Nancy piped up. “I think, if I may, that you’re considered, more of a… well, a special case? There’s a bit on you at the end here.” She held out the folded newspaper for Mary to take. “This man knew he had Typhoid forty years ago. He remembers it well. You claim to have never had it at all. So.”
“I claim?” Mary said. She advanced toward the girl with her arm stretched out for the paper, which the girl handed over before backing away. “You can go now, please, and tell the other nurses not to bother coming down here with any more glass canisters for collecting or they won’t like what I do with those canisters when they get here. I’m finished with all that. You understand?”
“I understand.”
When the girl had left, John announced that he was going to sit on the step outside where the air flowed a little easier. “She was trying to help, Mary,” he remarked over his shoulder. “She didn’t have to tell me about that article, but she did. She said she thought you should know.”
“Everybody is trying to help. And look where all their help has landed me.” She scrutinized the back of John’s head for a moment, his sunburned neck, and then, sighing, went over to sit beside him.
“If you hadn’t bit Nancy’s head off, she would have also told you that the article says there are likely many, many more like you and this man up in Camden. It says the Department of Health already has leads on several of them from tracing local outbreaks.”
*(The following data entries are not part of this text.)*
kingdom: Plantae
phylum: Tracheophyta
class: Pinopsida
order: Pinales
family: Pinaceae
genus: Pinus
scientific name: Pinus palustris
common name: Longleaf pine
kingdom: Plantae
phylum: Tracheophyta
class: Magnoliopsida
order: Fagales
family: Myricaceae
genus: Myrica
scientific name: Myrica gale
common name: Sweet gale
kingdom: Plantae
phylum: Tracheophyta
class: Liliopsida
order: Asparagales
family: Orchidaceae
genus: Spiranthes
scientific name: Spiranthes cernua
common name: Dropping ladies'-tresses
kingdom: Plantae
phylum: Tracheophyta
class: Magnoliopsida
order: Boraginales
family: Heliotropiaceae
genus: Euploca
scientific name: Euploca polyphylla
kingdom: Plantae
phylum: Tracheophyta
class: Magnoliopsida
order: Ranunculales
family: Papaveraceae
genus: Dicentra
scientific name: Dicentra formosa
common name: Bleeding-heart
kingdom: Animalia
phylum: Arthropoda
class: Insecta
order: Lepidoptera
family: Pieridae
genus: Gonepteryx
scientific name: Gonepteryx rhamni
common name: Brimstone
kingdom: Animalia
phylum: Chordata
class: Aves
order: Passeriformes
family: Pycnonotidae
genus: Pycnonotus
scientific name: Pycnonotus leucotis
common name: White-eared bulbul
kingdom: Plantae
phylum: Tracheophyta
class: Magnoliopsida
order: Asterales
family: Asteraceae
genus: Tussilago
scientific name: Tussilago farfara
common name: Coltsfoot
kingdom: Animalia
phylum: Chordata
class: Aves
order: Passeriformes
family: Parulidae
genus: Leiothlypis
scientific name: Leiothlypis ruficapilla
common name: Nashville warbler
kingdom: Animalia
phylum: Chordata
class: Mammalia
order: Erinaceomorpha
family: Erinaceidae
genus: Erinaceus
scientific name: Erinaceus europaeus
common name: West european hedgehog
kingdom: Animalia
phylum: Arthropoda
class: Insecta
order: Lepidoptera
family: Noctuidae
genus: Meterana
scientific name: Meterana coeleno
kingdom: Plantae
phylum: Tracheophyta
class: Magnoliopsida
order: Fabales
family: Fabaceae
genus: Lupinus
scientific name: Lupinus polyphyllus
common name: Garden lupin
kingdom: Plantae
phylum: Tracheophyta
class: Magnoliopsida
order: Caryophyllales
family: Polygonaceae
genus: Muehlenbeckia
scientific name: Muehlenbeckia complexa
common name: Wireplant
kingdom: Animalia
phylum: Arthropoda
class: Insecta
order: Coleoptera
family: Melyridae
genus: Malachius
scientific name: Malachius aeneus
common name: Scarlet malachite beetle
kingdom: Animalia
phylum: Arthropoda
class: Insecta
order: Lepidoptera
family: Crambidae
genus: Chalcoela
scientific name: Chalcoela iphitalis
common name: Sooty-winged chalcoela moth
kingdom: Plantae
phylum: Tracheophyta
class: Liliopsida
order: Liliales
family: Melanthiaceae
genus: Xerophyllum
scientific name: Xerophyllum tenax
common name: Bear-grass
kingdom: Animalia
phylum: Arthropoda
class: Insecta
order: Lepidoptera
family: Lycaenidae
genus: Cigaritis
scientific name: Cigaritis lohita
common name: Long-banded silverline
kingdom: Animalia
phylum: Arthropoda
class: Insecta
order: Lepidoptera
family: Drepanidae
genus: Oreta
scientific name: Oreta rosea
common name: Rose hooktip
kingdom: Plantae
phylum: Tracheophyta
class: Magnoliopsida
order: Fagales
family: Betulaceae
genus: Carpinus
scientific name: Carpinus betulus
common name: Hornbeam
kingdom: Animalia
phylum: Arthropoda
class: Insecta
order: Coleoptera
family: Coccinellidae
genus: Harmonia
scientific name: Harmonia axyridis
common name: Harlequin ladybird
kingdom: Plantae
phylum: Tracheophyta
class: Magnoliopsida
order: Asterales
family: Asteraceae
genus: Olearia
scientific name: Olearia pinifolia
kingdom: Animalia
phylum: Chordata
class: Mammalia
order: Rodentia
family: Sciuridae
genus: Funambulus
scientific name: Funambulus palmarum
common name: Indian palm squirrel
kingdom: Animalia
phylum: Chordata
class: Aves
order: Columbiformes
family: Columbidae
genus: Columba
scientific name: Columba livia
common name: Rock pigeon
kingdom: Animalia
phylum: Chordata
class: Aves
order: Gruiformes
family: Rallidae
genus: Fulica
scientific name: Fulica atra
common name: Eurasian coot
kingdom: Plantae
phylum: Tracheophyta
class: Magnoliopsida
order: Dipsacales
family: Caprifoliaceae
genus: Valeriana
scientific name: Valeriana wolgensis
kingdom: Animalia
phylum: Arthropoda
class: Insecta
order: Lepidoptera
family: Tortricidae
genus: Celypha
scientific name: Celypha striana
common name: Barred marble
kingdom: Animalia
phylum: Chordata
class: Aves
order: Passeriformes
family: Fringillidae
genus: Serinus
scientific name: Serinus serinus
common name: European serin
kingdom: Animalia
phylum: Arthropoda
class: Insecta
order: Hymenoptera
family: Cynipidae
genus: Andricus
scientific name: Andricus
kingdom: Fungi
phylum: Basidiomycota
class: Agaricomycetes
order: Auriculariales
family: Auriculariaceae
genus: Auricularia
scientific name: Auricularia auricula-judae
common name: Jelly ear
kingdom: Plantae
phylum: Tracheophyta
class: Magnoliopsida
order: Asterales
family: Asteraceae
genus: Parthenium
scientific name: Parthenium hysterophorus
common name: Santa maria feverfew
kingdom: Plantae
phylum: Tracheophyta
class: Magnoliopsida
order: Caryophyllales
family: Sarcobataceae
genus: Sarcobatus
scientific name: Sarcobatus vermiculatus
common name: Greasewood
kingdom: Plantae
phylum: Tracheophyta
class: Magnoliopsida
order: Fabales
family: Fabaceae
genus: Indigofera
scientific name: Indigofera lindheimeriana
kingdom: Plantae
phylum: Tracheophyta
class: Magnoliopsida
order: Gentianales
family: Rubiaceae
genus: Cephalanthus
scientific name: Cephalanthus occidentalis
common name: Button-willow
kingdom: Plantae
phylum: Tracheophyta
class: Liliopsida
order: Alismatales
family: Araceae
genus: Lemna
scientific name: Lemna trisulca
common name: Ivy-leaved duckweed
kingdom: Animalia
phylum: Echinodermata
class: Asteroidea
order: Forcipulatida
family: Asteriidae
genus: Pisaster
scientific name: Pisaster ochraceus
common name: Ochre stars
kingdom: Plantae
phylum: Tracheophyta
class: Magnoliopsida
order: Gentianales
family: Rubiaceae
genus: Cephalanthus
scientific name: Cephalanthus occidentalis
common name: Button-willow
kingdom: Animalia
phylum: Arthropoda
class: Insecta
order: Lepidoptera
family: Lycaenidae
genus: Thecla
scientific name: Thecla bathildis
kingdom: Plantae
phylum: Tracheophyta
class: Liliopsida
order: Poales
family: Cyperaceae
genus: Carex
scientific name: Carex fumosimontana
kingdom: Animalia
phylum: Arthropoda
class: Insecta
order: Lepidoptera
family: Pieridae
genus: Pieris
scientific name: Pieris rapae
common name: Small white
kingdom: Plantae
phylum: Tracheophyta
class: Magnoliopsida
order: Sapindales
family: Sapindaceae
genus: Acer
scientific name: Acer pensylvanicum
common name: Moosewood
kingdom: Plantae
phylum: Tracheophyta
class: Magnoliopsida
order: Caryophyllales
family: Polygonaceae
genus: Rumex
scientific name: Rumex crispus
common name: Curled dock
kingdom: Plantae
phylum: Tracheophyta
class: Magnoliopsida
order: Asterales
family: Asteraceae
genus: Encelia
“And none of them are in quarantine.”
“Nope.”
Mary tried to ignore the reek of her body and looked over at the moon, just an impression yet, the sky still blue around it. Her muscles felt weak from lying in a prone position for so long. She leaned over to the tray John brought with him and broke off a piece of the bread.
“But I was the first so I get the prize.”
“I guess so.”
John plucked a blade of grass and stuck it in his mouth. He leaned back on his elbows and closed his eyes. “I like it out here, days like this. Feels like the country, and this island gets a good breeze compared to over there.” He lifted his chin to indicate the water, the tall buildings on the other, larger island to their west. He sat up. “Oh, before I forget, I cleared a path down on the other side, you know, by that heron’s nest you found that time? It goes all the way down to the beach and you can’t see the hospital from there if you walk down a bit and get the trees between you and it.”